A few practical points for primary care and urgent care POCT leads:

  • Agree which presentations trigger a CRP and which do not, so testing stays consistent and is not used to second-guess every cough.
  • Keep quality control current. A prescribing decision is only as trustworthy as the result behind it, which means routine QC and competent, trained operators.
  • Make sure results reach the record automatically wherever possible, with patient, operator and time attached, so nothing depends on someone remembering to type it in.
  • Audit periodically. Are the bands being applied consistently, and is antibiotic prescribing moving the way you expected?

Done well, point-of-care CRP gives clinicians an evidence-based way to have the antibiotic conversation, and gives the service an auditable trail behind every decision. For the wider context on how near-patient testing fits into a clinic, see our pillar guide, Point-of-Care Testing Explained.

This article is for education and operational planning only. It is not medical advice and does not guide the diagnosis or treatment of any individual patient. Always apply current national guidance and your own clinical judgement.

If you are weighing up how to get point-of-care CRP results into your records cleanly, or want a testing pathway that fits how your clinic already works, Talk to POCTIFY. We tailor point-of-care testing support to each service rather than fitting everyone to the same setup.

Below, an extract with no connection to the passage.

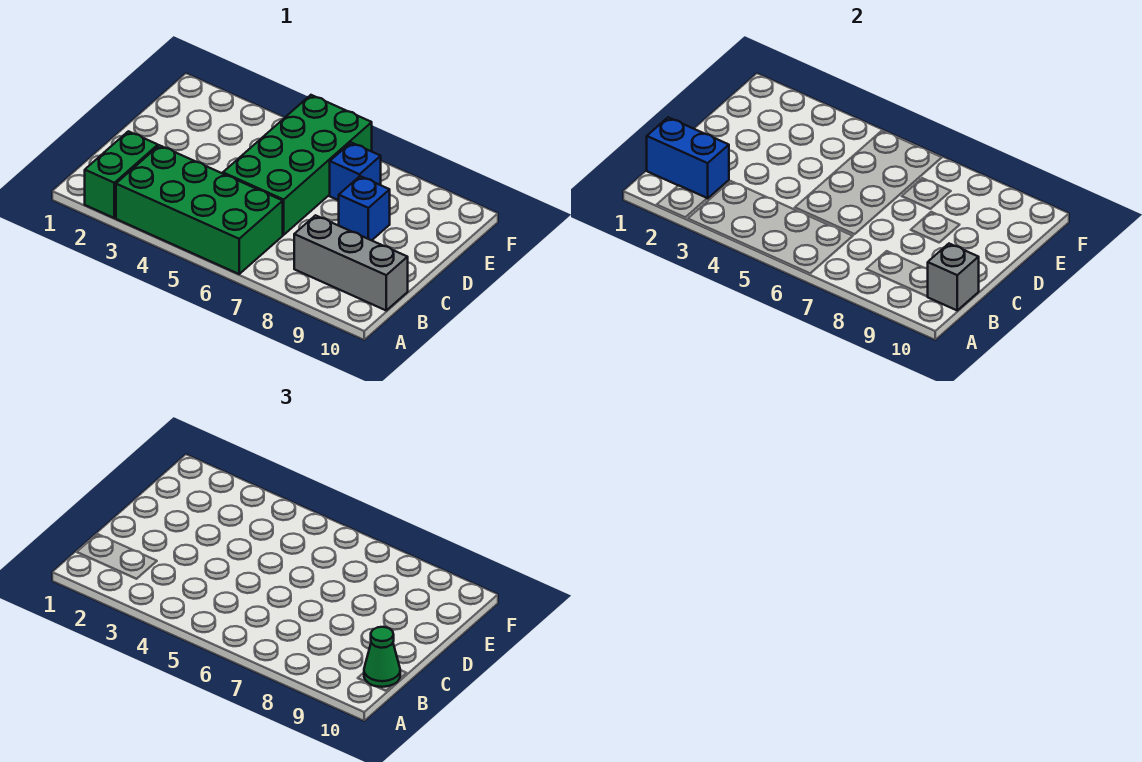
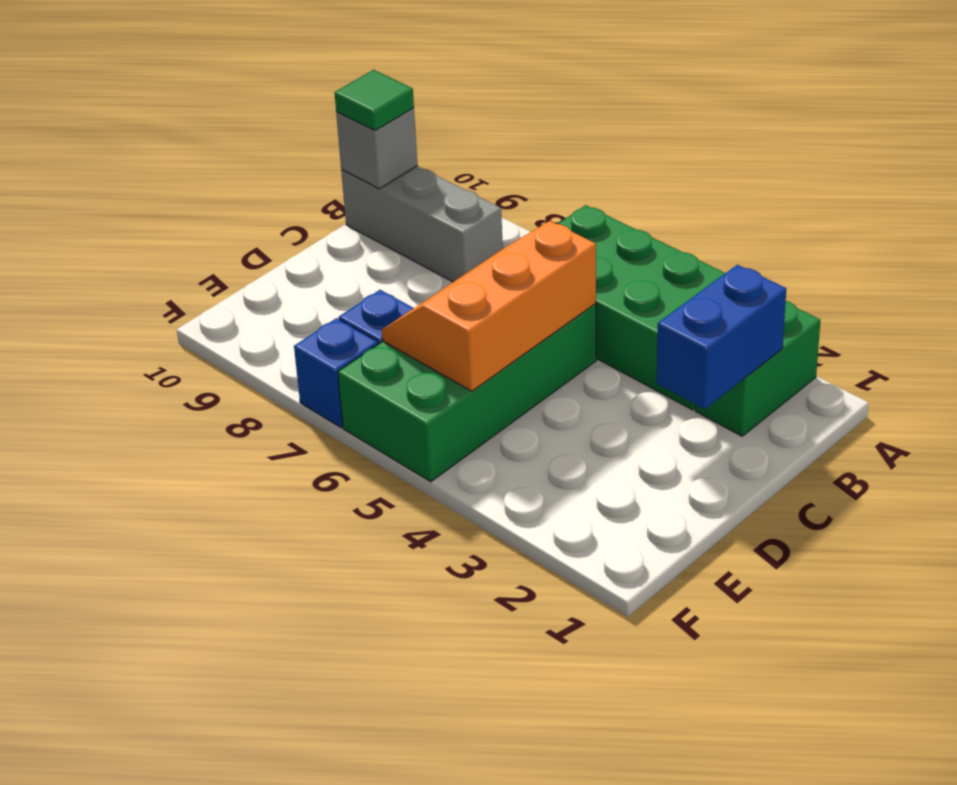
blue 1x2 brick [647,117,729,198] -> blue 1x2 brick turned to [657,265,786,409]
green 1x1 cone [364,627,400,687] -> green 1x1 tile [335,70,414,131]
none -> orange 2x3 slope [382,221,596,391]
blue 1x1 brick [339,176,390,240] -> blue 1x1 brick moved to [294,318,378,427]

Frequently asked questions

What is a normal CRP level?

In healthy adults CRP is usually below about 5 mg/L. In acute respiratory illness, UK guidance focuses less on a single normal value and more on bands: under 20 mg/L points away from bacterial infection, 20 to 100 mg/L is a grey zone where a delayed prescription may be considered, and over 100 mg/L raises the likelihood of bacterial infection. These bands apply to specific situations and never replace clinical assessment.

Does point-of-care CRP testing reduce antibiotic prescribing?

Yes. A 2022 systematic review and meta-analysis in the British Journal of General Practice, pooling seven randomised controlled trials and 5,320 patients, found that CRP-guided prescribing reduced antibiotic use at the initial consultation without evidence of worse patient outcomes such as increased hospital admissions or repeat visits.

How quickly do you get a CRP result at the point of care?

A point-of-care analyser typically returns a CRP result from a fingerprick sample within a few minutes, during the consultation. That timing is what makes it useful, because the number is available before the prescribing decision is made rather than days afterwards.

Can CRP be used on its own to decide on antibiotics?

No. CRP is an adjunct to history and examination, not a standalone test. The same value can mean different things depending on symptom duration, age, comorbidities and the wider clinical picture, so it should always be weighed alongside everything else rather than treated as a verdict.

Why does it matter that a CRP result reaches the patient record?

A CRP only changes a prescription when it is captured, time-stamped and recorded beside the consultation note. That is what makes the decision documented, reviewable and defensible if the patient reconsults or a colleague reviews the case. A result that stays on the analyser or a scrap of paper cannot do that job.